Car-history records companies like Carfax and its competitors, like AutoCheck and VINaudit operate much like consumer credit-reporting agencies, such as Experian and TransUnion, in that arrive at slightly different conclusions because they use different data sources. Each one offers a slightly different snapshot, but not a complete picture.
Salespeople may exacerbate confusion
As part of its reporting, ABC News visited Maxon, a Mazda and Hyundai dealership along Route 22 in Union, N.J., where two salespeople tried to sell undercover investigators an accident-riddled CX-7 that had clean Carfax reports.
"Yeah, the Carfax basically will tell you if the car's been in an accident," the sales manager said. "On our lot, we don't keep anything that's been in accidents."
Confronted by a reporter who revealed the car had been in a serious accident, a salesperson at Maxon blamed Carfax. "If I print out a Carfax, and that arrows are green, that means it's 100 percent," he said.
Why did the Carfax not show the accident? "You've got to take that up with the Fox himself," the salesperson said, referring to the "Car Fox", the company's advertising mascot.
A phone call from AOL Autos to the Maxon dealership went unreturned. From the video, it's unclear whether the salesperson intentionally misled the undercover reporter on the Carfax parameters or whether he really believed it was an accurate vehicle history.
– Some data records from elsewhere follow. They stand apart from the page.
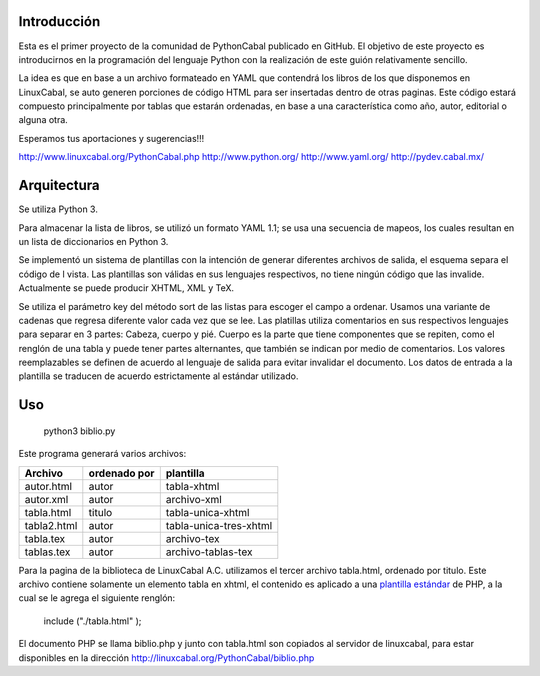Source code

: Introducción
============
 
Esta es el primer proyecto de la comunidad de PythonCabal publicado en GitHub. El objetivo de este proyecto es introducirnos en la programación del lenguaje Python con la realización de este guión relativamente sencillo.

La idea es que en base a un archivo formateado en YAML que contendrá los libros de los que disponemos en LinuxCabal, se auto generen porciones de código HTML para ser insertadas dentro de otras paginas. Este código estará compuesto principalmente por tablas que estarán ordenadas, en base a una característica como año, autor, editorial o alguna otra.

Esperamos tus aportaciones y sugerencias!!!

http://www.linuxcabal.org/PythonCabal.php
http://www.python.org/
http://www.yaml.org/
http://pydev.cabal.mx/

Arquitectura
============

Se utiliza Python 3.

Para almacenar la lista de libros, se utilizó un formato YAML 1.1; se usa una secuencia de mapeos, los cuales resultan en un lista de diccionarios en Python 3.

Se implementó un sistema de plantillas con la intención de generar diferentes archivos de salida, el esquema separa el código de l vista. Las plantillas son válidas en sus lenguajes respectivos, no tiene ningún código que las invalide. Actualmente se puede producir XHTML, XML y TeX.

Se utiliza el parámetro key del método sort de las listas para escoger el campo a ordenar. Usamos una variante de cadenas que regresa diferente valor cada vez que se lee. Las platillas utiliza comentarios en sus respectivos lenguajes para separar en 3 partes: Cabeza, cuerpo y pié. Cuerpo es la parte que tiene componentes que se repiten, como el renglón de una tabla y puede tener partes alternantes, que también se indican por medio de comentarios. Los valores reemplazables se definen de acuerdo al lenguaje de salida para evitar invalidar el documento. Los datos de entrada a la plantilla se traducen de acuerdo estrictamente al estándar utilizado.

Uso
===

 python3 biblio.py

Este programa generará varios archivos:

===========   ============        ======================
Archivo       ordenado por        plantilla
===========   ============        ======================
autor.html    autor               tabla-xhtml 
autor.xml     autor               archivo-xml
tabla.html    titulo              tabla-unica-xhtml
tabla2.html   autor               tabla-unica-tres-xhtml
tabla.tex     autor               archivo-tex
tablas.tex    autor               archivo-tablas-tex
===========   ============        ======================

Para la pagina de la biblioteca de LinuxCabal A.C. utilizamos el tercer archivo tabla.html, ordenado por titulo. Este archivo contiene solamente un elemento tabla en xhtml, el contenido es aplicado a una `plantilla estándar`__ de PHP, a la cual se le agrega el siguiente renglón: 

 include ("./tabla.html" );

El documento PHP se llama biblio.php y junto con tabla.html son copiados al servidor de linuxcabal, para estar disponibles en la dirección 
http://linuxcabal.org/PythonCabal/biblio.php

__ http://linuxcabal.org/Template.phps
Dealerships need to do a better job setting standards and educating salespeople to make sure they don't misrepresent the Carfax report in dealings with customers – but it can often be just as vexing for dealership employees.
"I have seen reports that dealers use when shopping online for used vehicles that show a clean vehicle history report at the time of purchase, but only to find out a week or two later – when the report is re-run by the dealer – it includes an updated vehicle history, such as damage from some type of accident," said Stu Zalud, director of dealer services for the National Automobile Dealers Association.
Bottom line: "Everyone believes vehicle history reports are the Holy Grail," Zalud said. "This is not the case."
So, what should car buyers do?
Shopping for a used car? Here are a couple tips on how you can minimize the chances of coming home with a lemon that has hidden damage.
- Follow the advice of Carfax itself. It's report is one tool in your decision-making process, not the only one.
- Do buy a Carfax report, or read over the free report provided by the seller. Either ask the seller to also provide a second report from a competitor such as Autocheck and VINaudit, or buy one yourself. You increase your chances of catching a problem with multiple reports.
- Take the car for a test drive. It's hard to believe anyone would buy a car without taking a jaunt down the road, but you're more likely to discover problems driving yourself.
- Always -- always, got it? -- have the car inspected by a mechanic of your choosing. Whether you are buying the car private party or from a reputable used-car dealership, this should be mandatory.